King Salman bin Abdulaziz maintained the largess when he came to power earlier this year, handing a two-month bonus to government employees, retirees, students and social security beneficiaries at a cost of 71 billion riyals, according to IMF estimates.
Subsidized gasoline, which costs 16 cents per liter, is taken for granted among Saudi consumers, and while there’s a religious levy called zakat, there’s no personal income tax on the nation’s 30 million people.
With crude sinking below $50 a barrel, something has to give. The break-even oil price for Saudi’s budget last year was $106 a barrel, compared to $69 a barrel in 2010, according to the IMF.
“There’s no time to waste nowadays,” Mohammed al-Sabban, a former senior economic adviser to the kingdom’s oil ministry, said by phone Sept. 6. “I think we are getting very serious, and that will have a positive impact on the economy very soon.”
Likely savings will come from the privatization of some state-owned companies and reducing costly subsidies for products like gasoline, Samba Financial’s deputy chief economist James Reeve said by phone from London last week. The government probably won’t cut the salaries of state employees or reduce defense spending with Saudi Arabia heavily involved in the war in Yemen.

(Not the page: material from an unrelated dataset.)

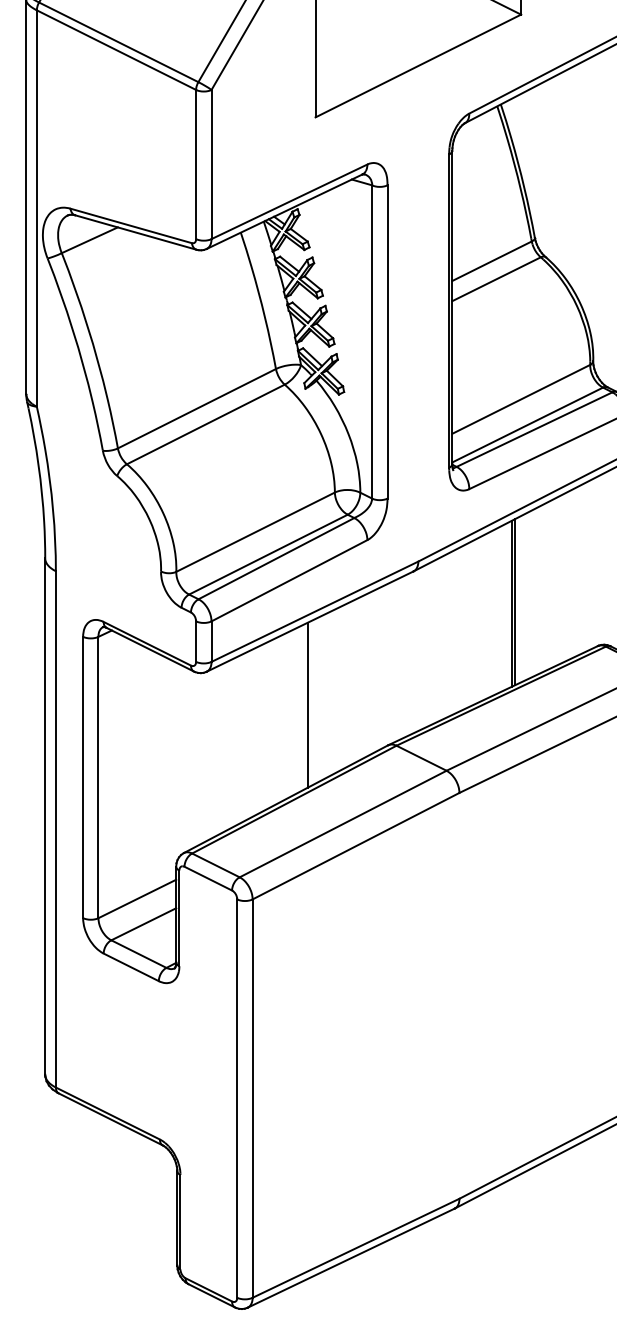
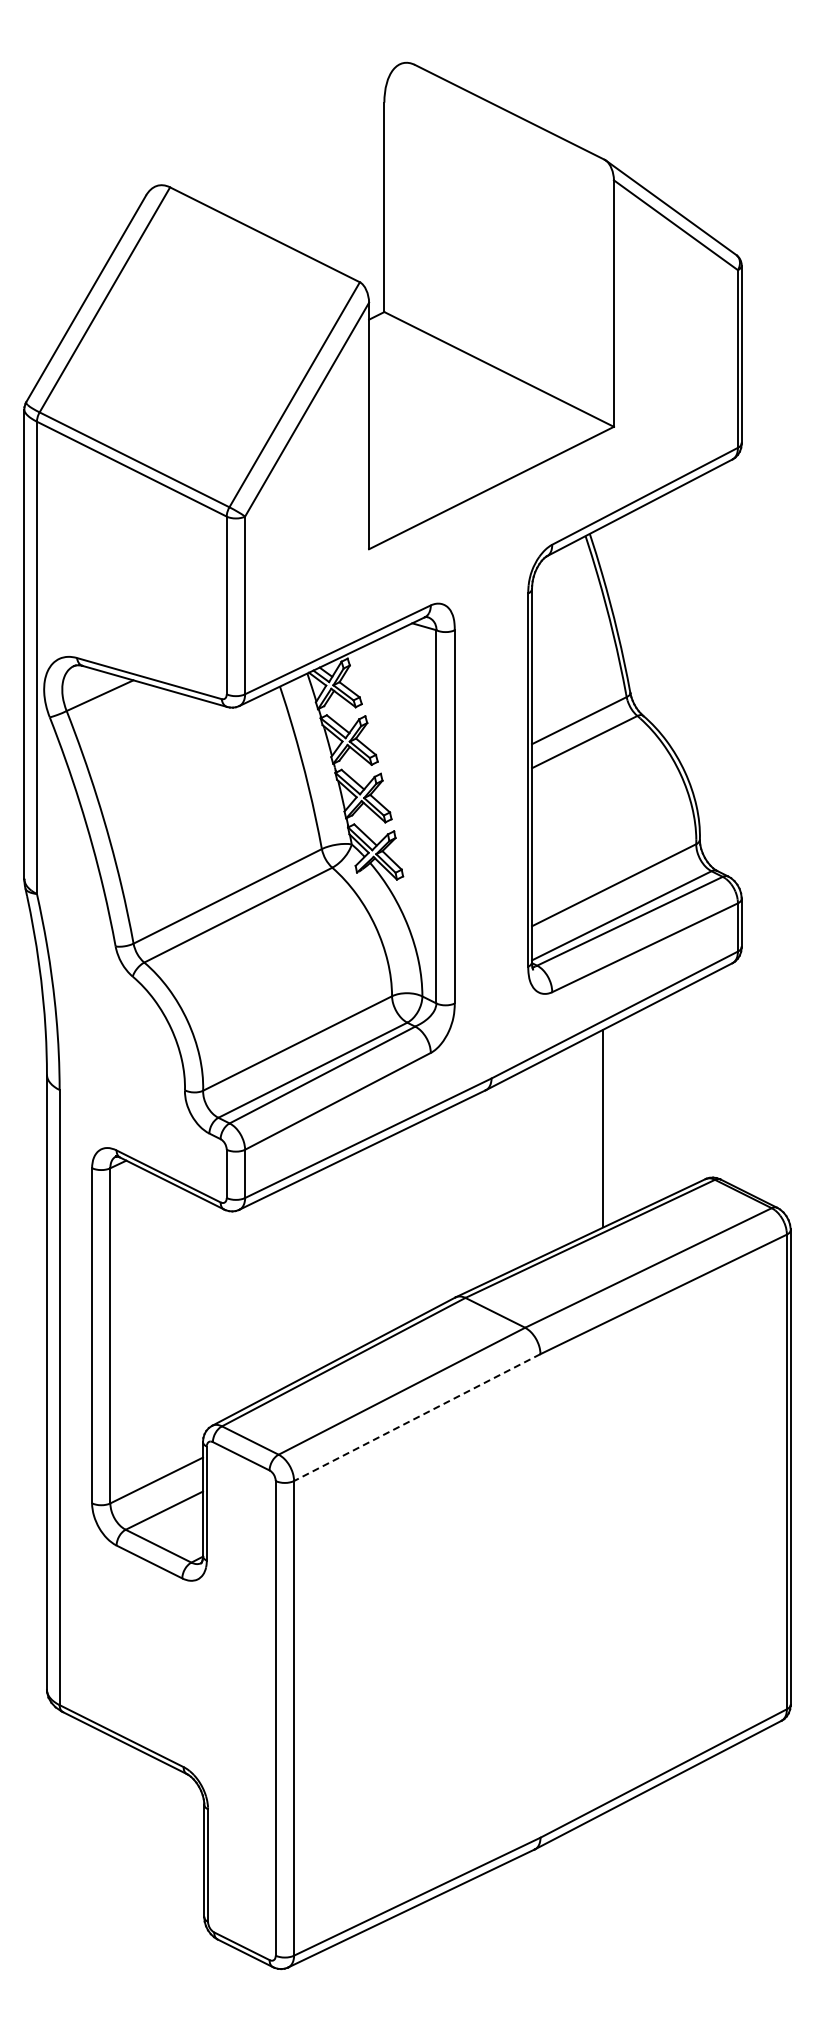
line: (515, 601) -> (607, 1126), removed
line: (307, 705) -> (359, 1249), removed
line: (356, 846) -> (417, 1417), solid -> dashed

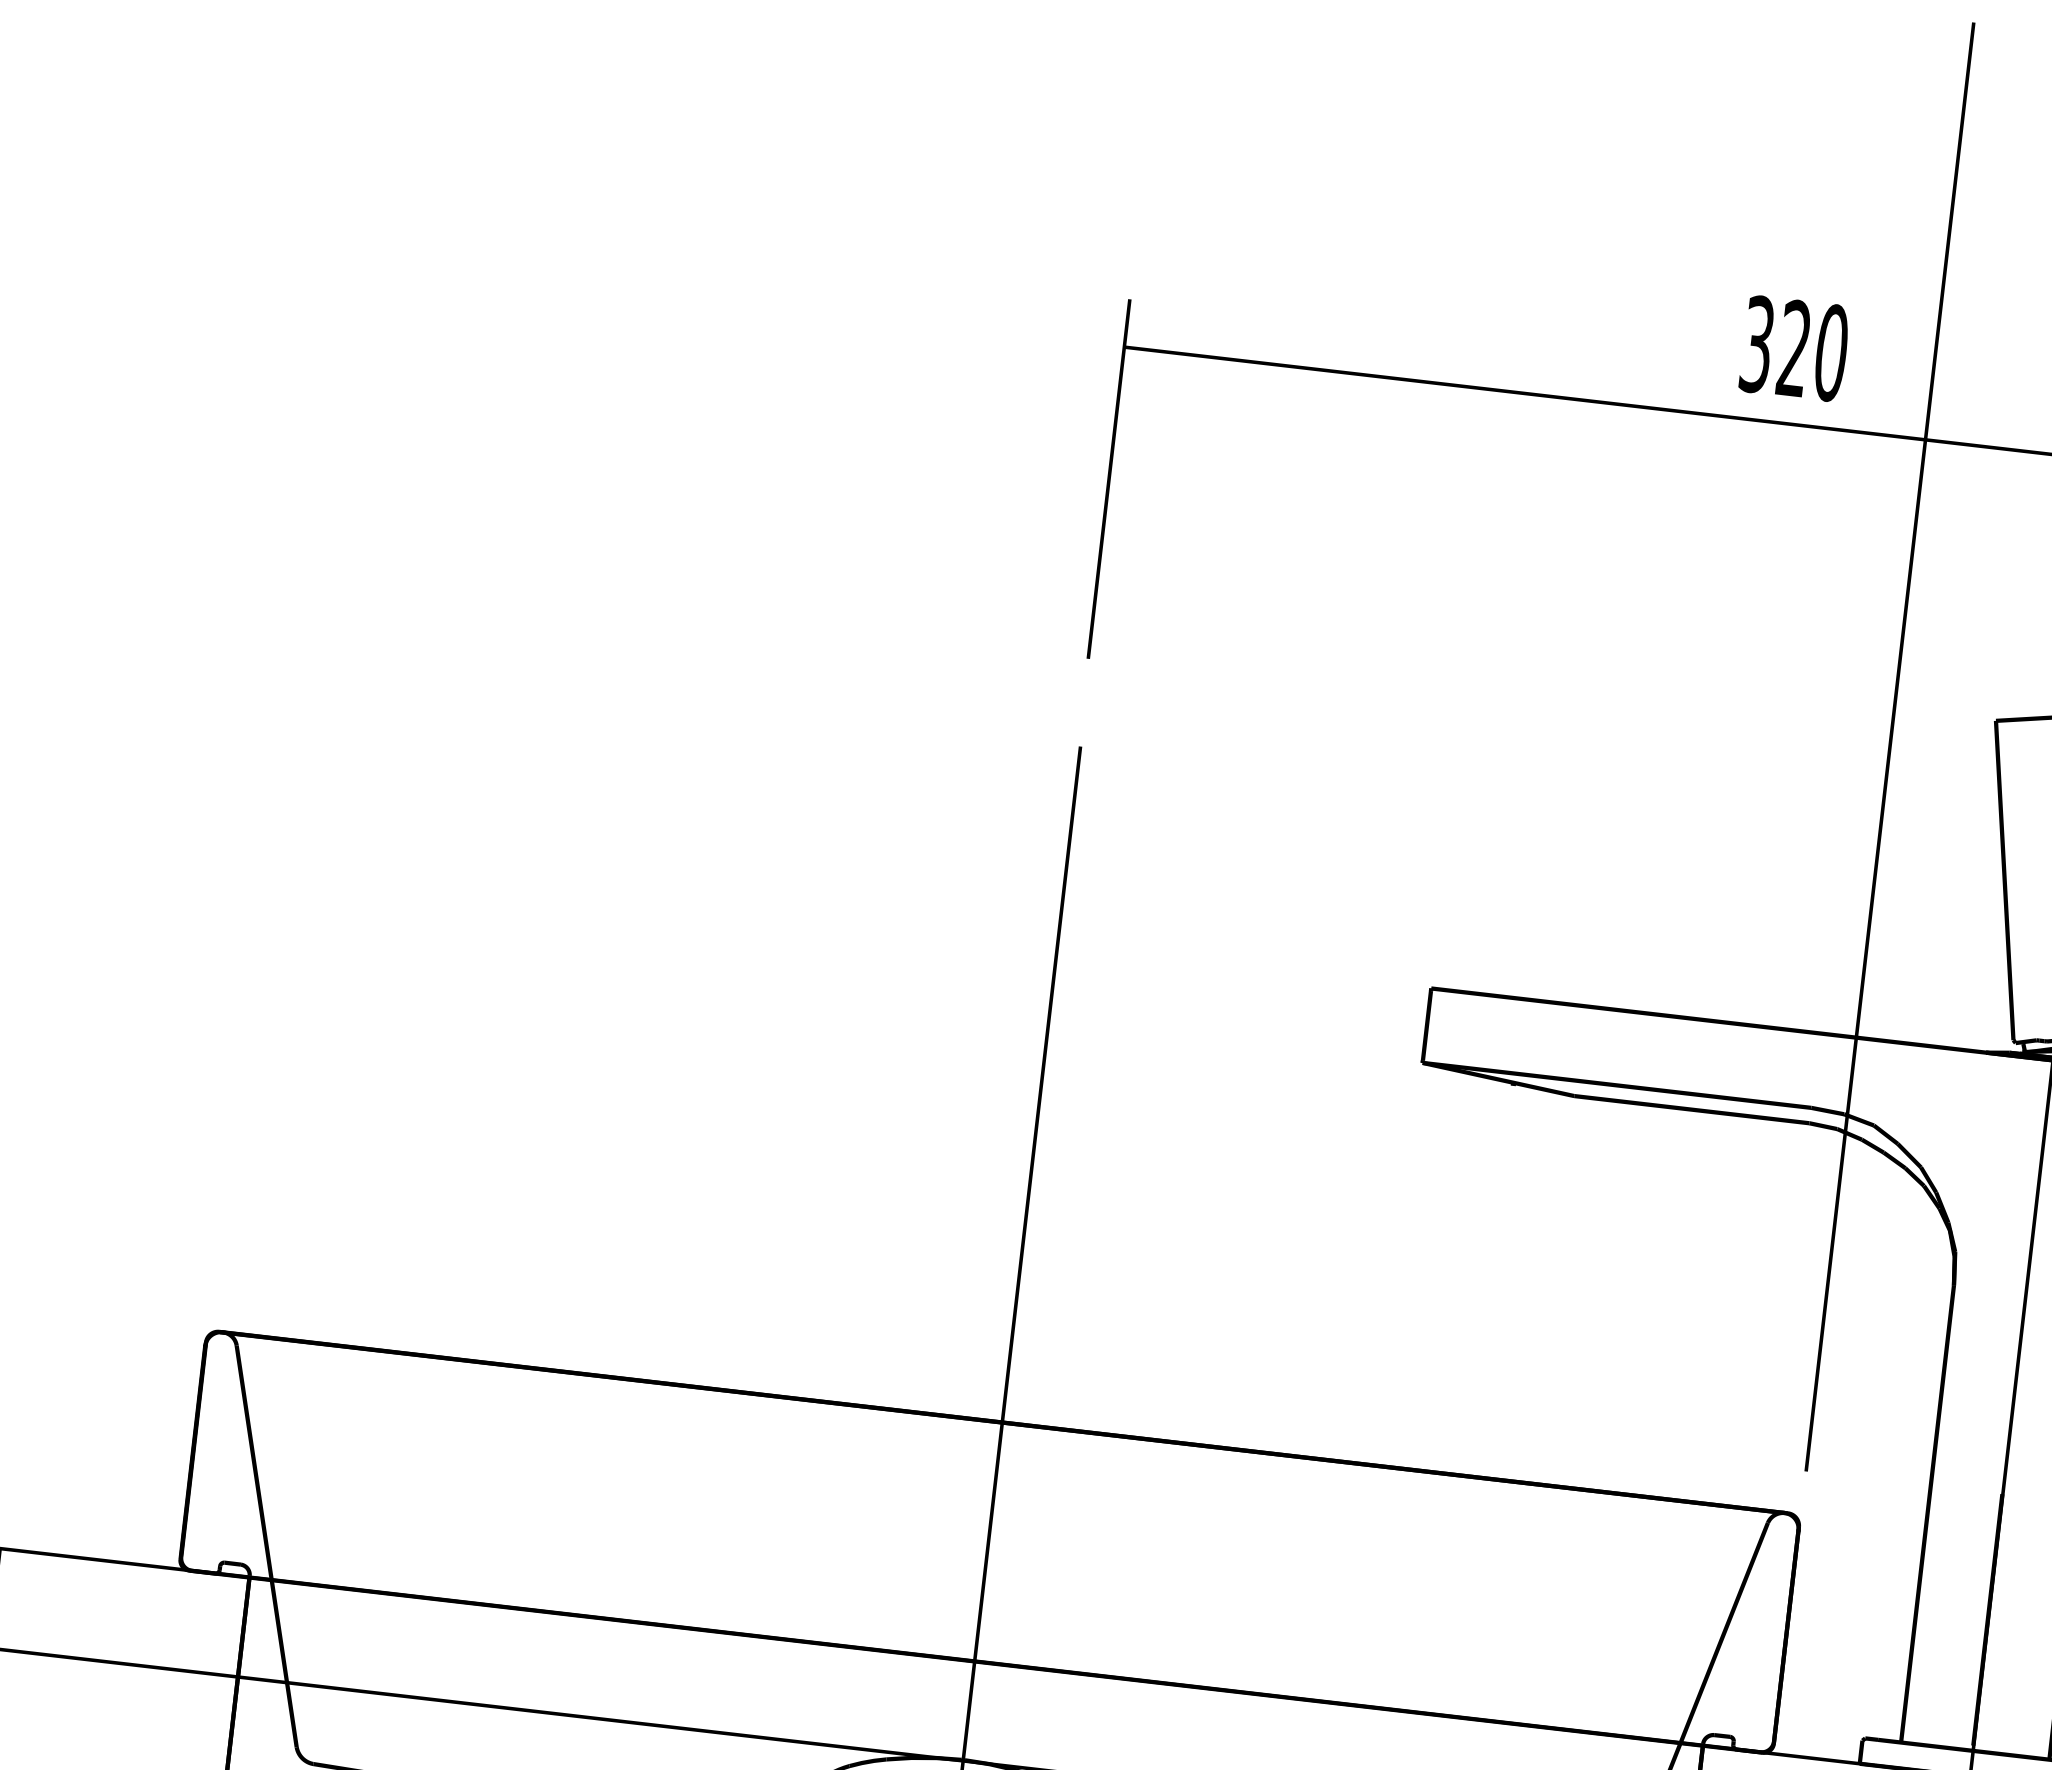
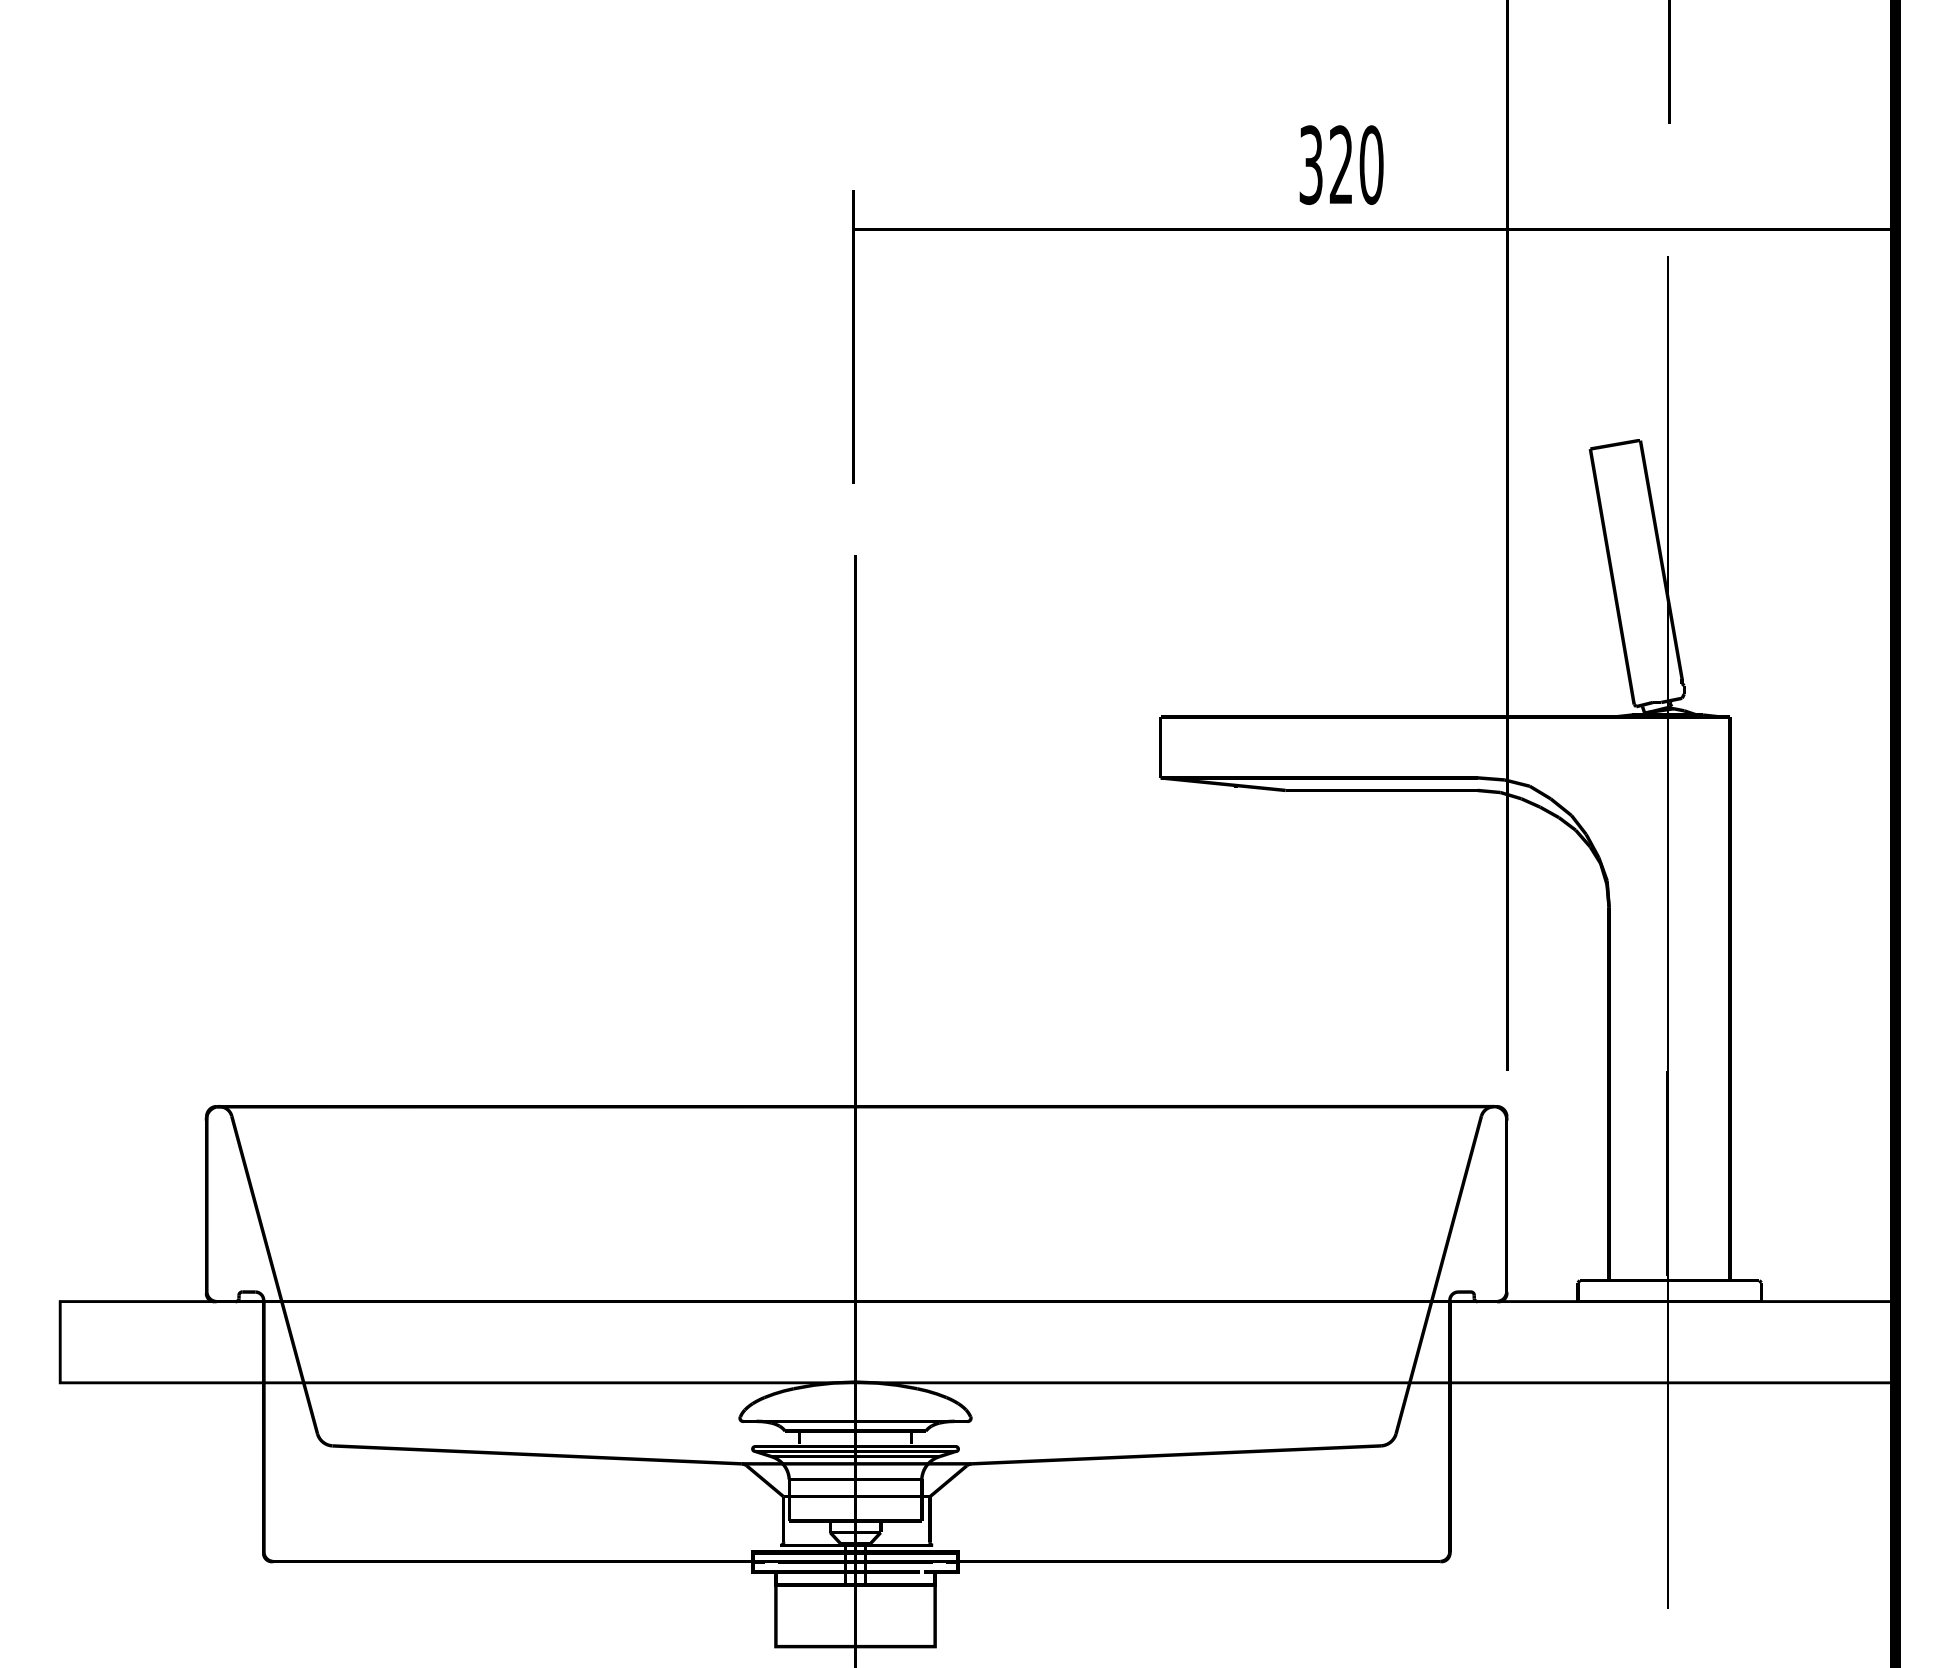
text: (1794, 348) -> (1341, 164), moved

Removing all fuel subsidies, including for consumers, would provide a boost to government revenue equal to 8 percent of economic output, Reeve said.
“I don’t think they’re going to do it in one fell swoop,” he said, predicting
only a gradual reduction from 2017. Saudi Arabia could finance the budget through debt sales and drawing down foreign assets “for five years without getting into serious trouble,” he said.
Authorities are considering energy price reforms for commercial and industrial users, the IMF said in a report released Sept. 9. The neighboring United Arab Emirates stopped subsidizing gasoline in August.
As evidence of policy change, former oil ministry adviser al-Sabban pointed to a royal directive this month to open Saudi Arabia’s wholesale and resale markets to companies with 100 percent foreign ownership.
In another move, all government projects costing more than 100 million riyals ($27 million), must now be approved by the Council for Economic and Development Affairs, a body created this year to streamline decision-making.
The government has also scaled back plans to build new sports stadiums, according to the IMF.
With net foreign assets held by the central bank at $661 billion and record-low debt, the kingdom is looking for ways to cut “non-essential spending,” Finance Minister Ibrahim al-Assaf said in an interview with CNBC Arabia.
“But the focus continues on the main development projects and building human capabilities in the kingdom,” he said. “The kingdom is prepared for this crisis, and God willing, we will deal with it with the importance it deserves.”
Investors appear less convinced. Saudi Arabia’s benchmark Tadawul All Share Index has fallen more than 30 percent in the past 12 months, out-pacing the 22 percent slump in the MSCI Emerging Markets Index. Goldman Sachs Group Inc. said last week that oversupply could send crude as low as $20 a barrel.
“Safeguarding FX reserves will require deep budgetary cuts at current oil prices, rather than the gradual cuts being contemplated,” Saliba at Bank of America Merrill Lynch said. “As these are likely instead to keep imbalances elevated, a sharper adjustment down the line may be necessary.”